Heat Transfer Augmentation Through Wall-Shape-Induced Flow Destabilization

Abstract
Experiments on heat transfer augmentation in a rectangular cross-section water channel are reported. The channel geometry is designed to excite normally damped Tollmien-Schlichting modes in order to enhance mixing. In this experiment, a hydrodynamically fully developed flow encounters a test section where one channel boundary is a series of periodic, saw-tooth, transverse grooves. Free shear layers span the groove openings, separating the main channel flow from the recirculating vortices contained within each cavity. The periodicity length of the grooves is equal to one-half of the expected wavelength of the most unstable mode. The remaining channel walls are flat, and the channel has an aspect ratio of 10:1. Experiments are performed over the Reynolds number range of 300 to 15,000. Streakline flow visualization shows that the flow is steady at the entrance, but becomes oscillatory downstream of an onset location. This location moves upstream with increasing Reynolds numbers.
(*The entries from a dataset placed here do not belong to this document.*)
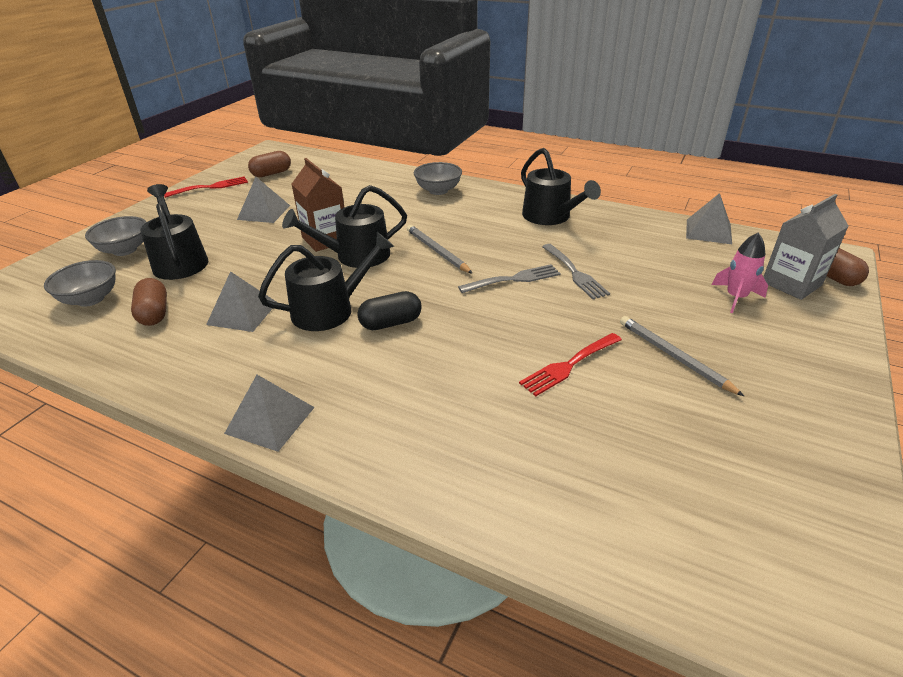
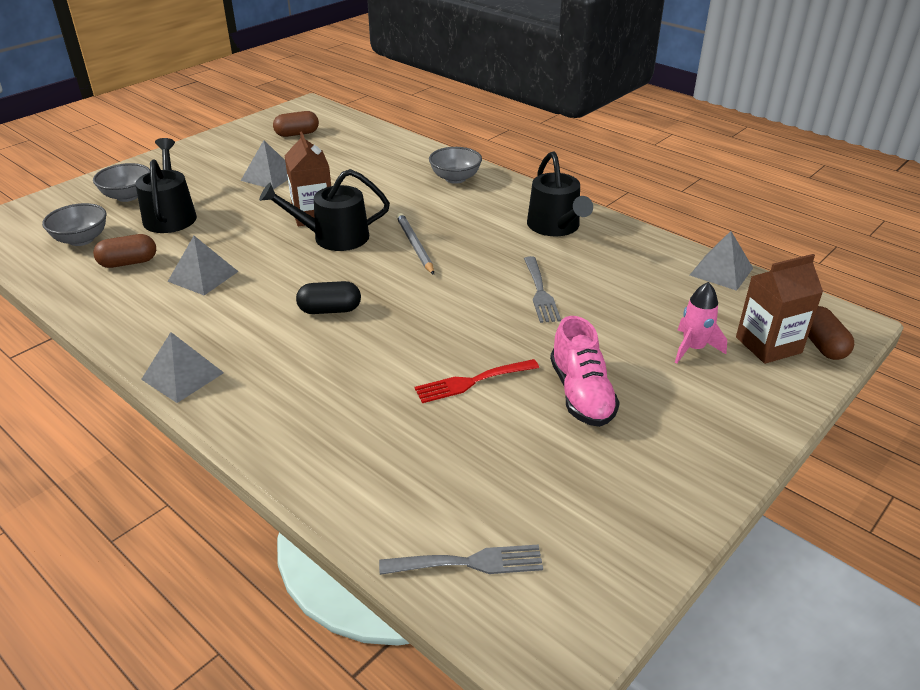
camera: 15 degrees right, 0 degrees up
(154, 313) = (128, 263): brown capsule -> brown capsule turned 75 degrees clockwise
(210, 187) = (231, 141): red fork -> none
(330, 310) = (281, 287): black watering can -> none
(514, 279) = (473, 288): grey fork -> grey fork (469, 563)
(674, 357) = (581, 394): grey pencil -> pink shoe
(791, 284) = (768, 345): grey carton -> brown carton

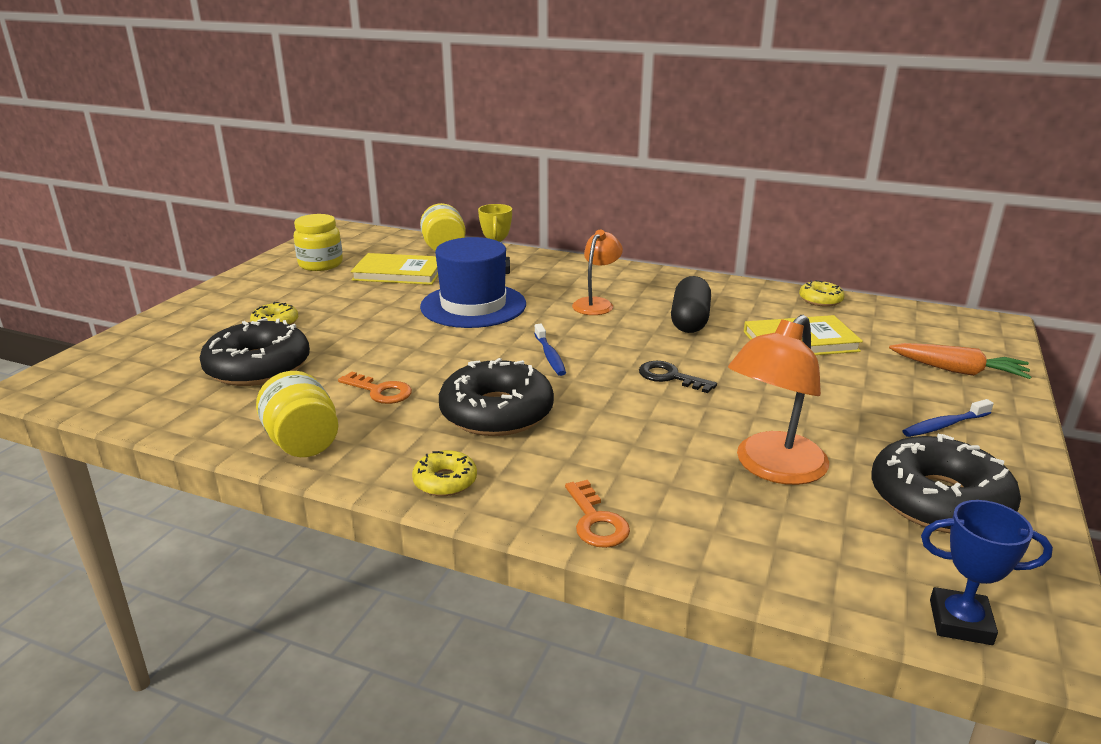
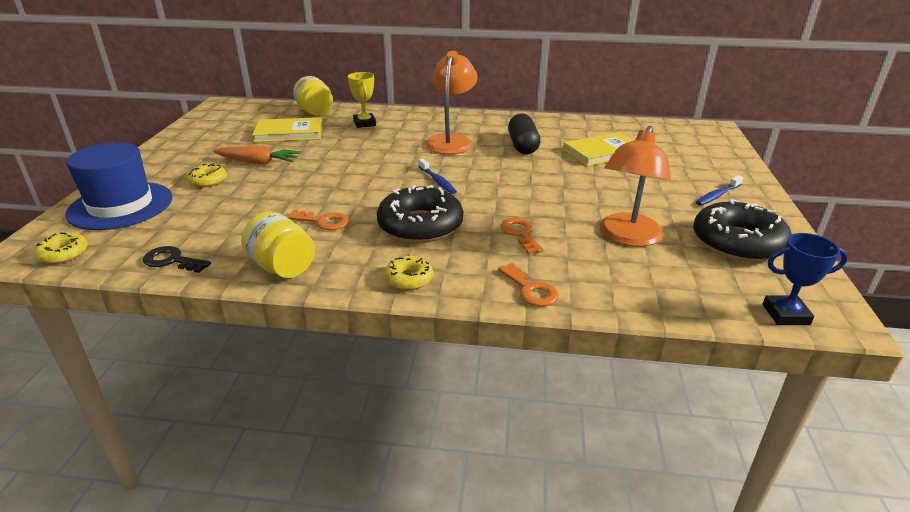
camera: 15 degrees left, 5 degrees up
(258, 367) = (213, 216): black donut -> none
(320, 264) = (220, 132): yellow jar -> none
(473, 305) = (361, 151): blue hat -> blue hat (121, 206)
(596, 303) = (451, 141): orange lamp -> orange lamp, size x1.55
(622, 442) = (520, 234): none -> orange key
(670, 377) = (529, 186): black key -> black key (172, 260)
(820, 300) = (602, 123): yellow donut -> yellow donut (64, 254)
(958, 371) = (709, 160): orange carrot -> orange carrot (258, 162)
Initially formed traveling waves are two dimensional with a wavelength equal to the predicted most unstable Tollmien-Schlichting mode. Waves become three dimensional with increasing Reynolds number and distance from onset. Some evidence of wave motion persists into the turbulent flow regime. Heat transfer measurements along the smooth channel boundary opposite the grooved wall show augmentation (65 percent) over the equivalent flat channel in the Reynolds number range 1200 to 4800. The degree of enhancement obtained is shown to depend on the channel Reynolds number, and increases with the distance from the onset location.